Schroeder also declined to discuss “any background information” on the lone witness in Taylor’s apartment complex who claimed to have heard police announce their presence before using a battering ram to enter. That witness, according to Attorney General Daniel Cameron’s investigation, corroborated officers’ statements that they knocked and identified themselves; other neighbors have different accounts.
Schroeder acknowledged that there is some body camera footage from officers during the fatal June 1 shooting of McAtee but, after pausing to speak to his attorney, declined to elaborate. Fischer claimed he fired Conrad after learning there was no body camera footage of the shooting.
Schroeder also said that LMPD's Thursday night arrest of state Rep. Attica Scott was "under review" by the county attorney, like all the other arrests from that night.
LMPD has accused Scott, a Louisville Democrat, of being "part of a large group" near the main branch of the Louisville Free Public Library that was ordered to disperse "and failed to do so." Her arrest report lists charges of unlawful assembly, failure to disperse and first-degree rioting, a Class D felony. Scott has called her arrest "ridiculous."
Schroeder also acknowledged that some LMPD officers considered a search warrant to enter the nearby First Unitarian Church two nights later, when the department believed arson suspects might be hiding inside among the other protesters who sought refuge there.
"That is a conversation (Chief of Public Safety Amy Hess) and I and some other members of the staff had with a member of the county attorney and determined that was not an appropriate course of action," he said.
Committee members also questioned Schroeder about his handling of two strongly-worded emails from LMPD officers, both of which recently became public. Maj. Bridget Hallahan, of Louisville's 5th Division, was relieved of her command position and allowed to retire after controversial emails from her personal account surfaced. Sgt. Jonathan Mattingly, who led the March 13 raid into Breonna Taylor’s apartment, also wrote a controversial email critical of the mayor's leadership.
Schroeder said firing Hallahan would have required an investigation. He also said taking any disciplinary action against Mattingly for his email would require the same thing.
"I am aware of (Mattingly's) e-mail," Schroeder said. "I have not had time to take any action on that e-mail. We've been dealing with the events of the post-attorney general's decision. That is something that would require an investigation, so that is something that either I or — if it occurs after I leave — Chief (Yvette) Gentry would need to address."

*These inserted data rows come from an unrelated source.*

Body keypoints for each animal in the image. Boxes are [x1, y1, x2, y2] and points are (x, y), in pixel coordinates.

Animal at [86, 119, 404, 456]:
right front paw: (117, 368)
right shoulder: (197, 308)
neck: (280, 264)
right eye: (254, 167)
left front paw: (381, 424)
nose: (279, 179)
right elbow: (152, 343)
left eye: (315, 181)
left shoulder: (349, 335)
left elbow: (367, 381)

Schroeder, who had fought the Council’s subpoenas in court, relented and agreed to answer questions at the meeting of the Council’s committee only after the Kentucky Court of Appeals ruled against him Monday morning.

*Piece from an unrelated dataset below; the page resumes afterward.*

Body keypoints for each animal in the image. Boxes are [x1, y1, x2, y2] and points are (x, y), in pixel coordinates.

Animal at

In testimony spanning about four hours, Schroeder said at times he has been “micromanaged” by Fischer’s staff. In one example, he said, the mayor’s office asked to review email updates sent to officers, a move Schroeder said was meant to improve the department’s communication.

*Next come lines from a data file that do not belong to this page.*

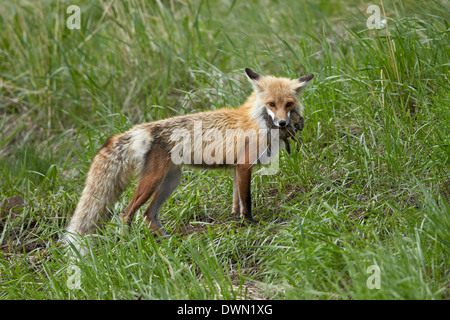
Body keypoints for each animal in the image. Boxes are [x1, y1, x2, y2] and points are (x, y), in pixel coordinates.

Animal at [65, 68, 312, 252]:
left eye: (289, 104)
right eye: (271, 104)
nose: (282, 123)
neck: (256, 121)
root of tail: (139, 129)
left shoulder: (236, 168)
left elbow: (236, 200)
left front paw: (236, 220)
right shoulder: (244, 166)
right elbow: (247, 200)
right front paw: (250, 223)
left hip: (170, 181)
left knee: (148, 215)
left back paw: (169, 240)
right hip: (153, 181)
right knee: (126, 213)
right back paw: (129, 244)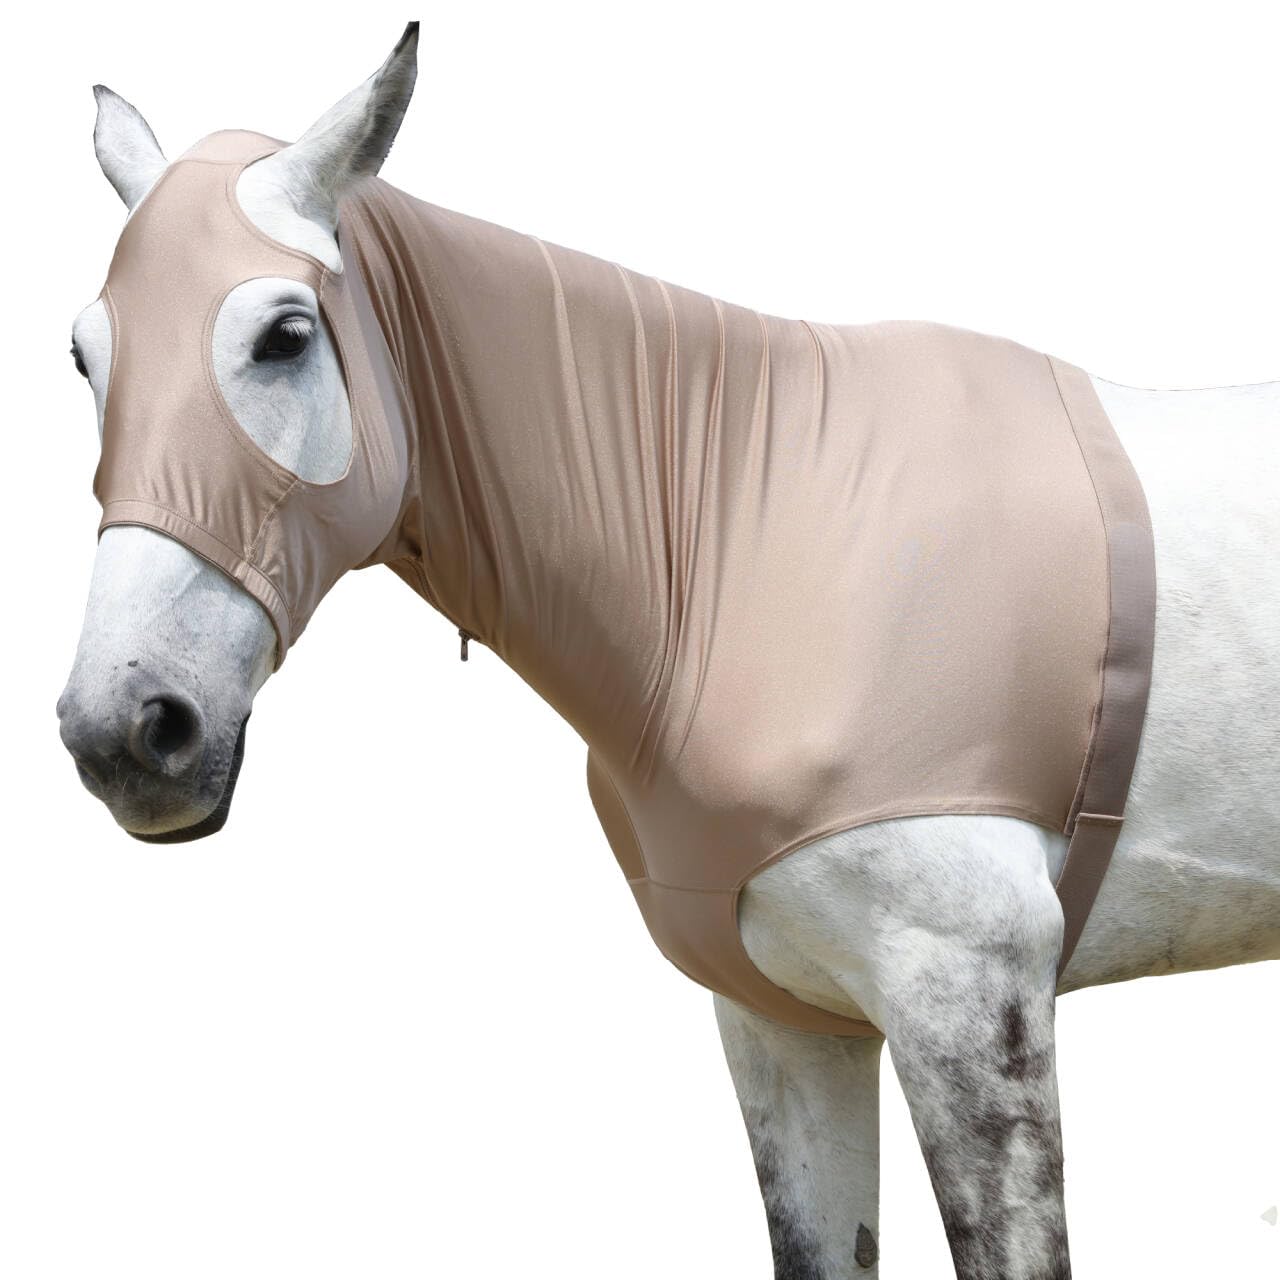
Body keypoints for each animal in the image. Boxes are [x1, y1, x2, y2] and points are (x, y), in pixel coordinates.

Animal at [56, 24, 1278, 1280]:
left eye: (286, 335)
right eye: (83, 355)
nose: (127, 732)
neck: (755, 539)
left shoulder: (971, 1001)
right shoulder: (784, 1020)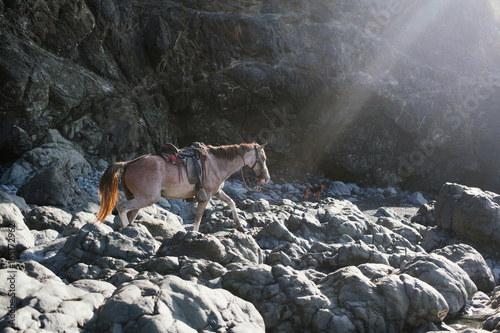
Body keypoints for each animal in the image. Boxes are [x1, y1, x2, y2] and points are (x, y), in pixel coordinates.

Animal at [96, 142, 272, 231]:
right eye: (263, 158)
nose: (266, 178)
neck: (215, 163)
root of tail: (128, 163)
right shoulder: (206, 196)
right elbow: (198, 219)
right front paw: (194, 236)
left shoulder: (216, 192)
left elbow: (231, 202)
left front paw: (239, 224)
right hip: (147, 198)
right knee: (121, 207)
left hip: (138, 198)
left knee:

Schroeder said the Professional Standards Unit, which looks into whether officers followed procedures, is conducting 20 protest-related investigations, while the Public Integrity Unit, which assesses possible criminal violations by police, is conducting five protest-related investigations.
Schroeder is set to retire Thursday. Fischer has named former LMPD Deputy Chief Gentry as the next interim chief as the search for a permanent chief continues.